The culprit was the Indian government’s cloud service, dubbed S3WaaS, which bills itself as a “secure and scalable” system for building and hosting Indian government websites.
Security researcher Sourajeet Majumder told TechCrunch that he found a misconfiguration in 2022 that exposed citizens’ personal information stored on S3WaaS to the open internet. Because private documents were inadvertently made public, search engines also indexed the documents, allowing anyone to actively search the Internet for private citizens’ sensitive data.
With the support of the digital rights group, Internet Freedom Foundation, Majumder reported the incident at the time to India’s computer emergency response team, known as CERT-In, and the Indian government’s National Informatics Centre.
CERT-In quickly recognized the problem and links containing sensitive files from public search engines were pulled.
However, Majumder said that despite repeated warnings about the data leak, the Indian government cloud service was still exposing some people’s personal information as recently as last week.
With evidence of ongoing exposures of private data, Majumder asked TechCrunch for help securing the rest of the data. Majumder said some sensitive citizen data started leaking online long after he revealed the misconfiguration in 2022.
TechCrunch reported some of the exposed data on CERT-In. Majumder confirmed that these files are no longer publicly accessible.

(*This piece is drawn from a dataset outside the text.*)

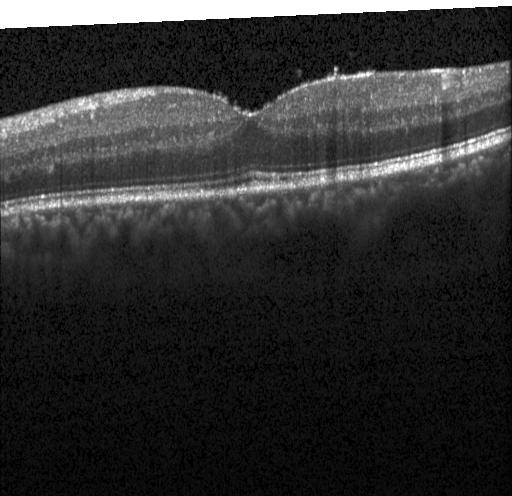

OCT line scan — The scan shows no choroidal neovascularization, no diabetic macular edema, and no drusen.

When reached before publication, CERT-In did not object to TechCrunch publishing details of the security breach. Representatives for the National Informatics Center and S3WaaS did not respond to a request for comment.
Majumder said it was not possible to accurately estimate the true extent of this data leak, but warned that bad actors allegedly sold the data on a well-known cybercrime forum before being shut down by US authorities. CERT-In won’t say whether bad actors accessed the exposed data.
The exposed data, Majumder said, potentially puts citizens at risk of identity theft and fraud.
“More than that, when sensitive health information like COVID test results and vaccine records are made public, it’s not just our medical privacy that’s at stake — it raises fears of discrimination and social rejection,” he said.
Majumder noted that this incident should be a “wake-up call for security reforms.”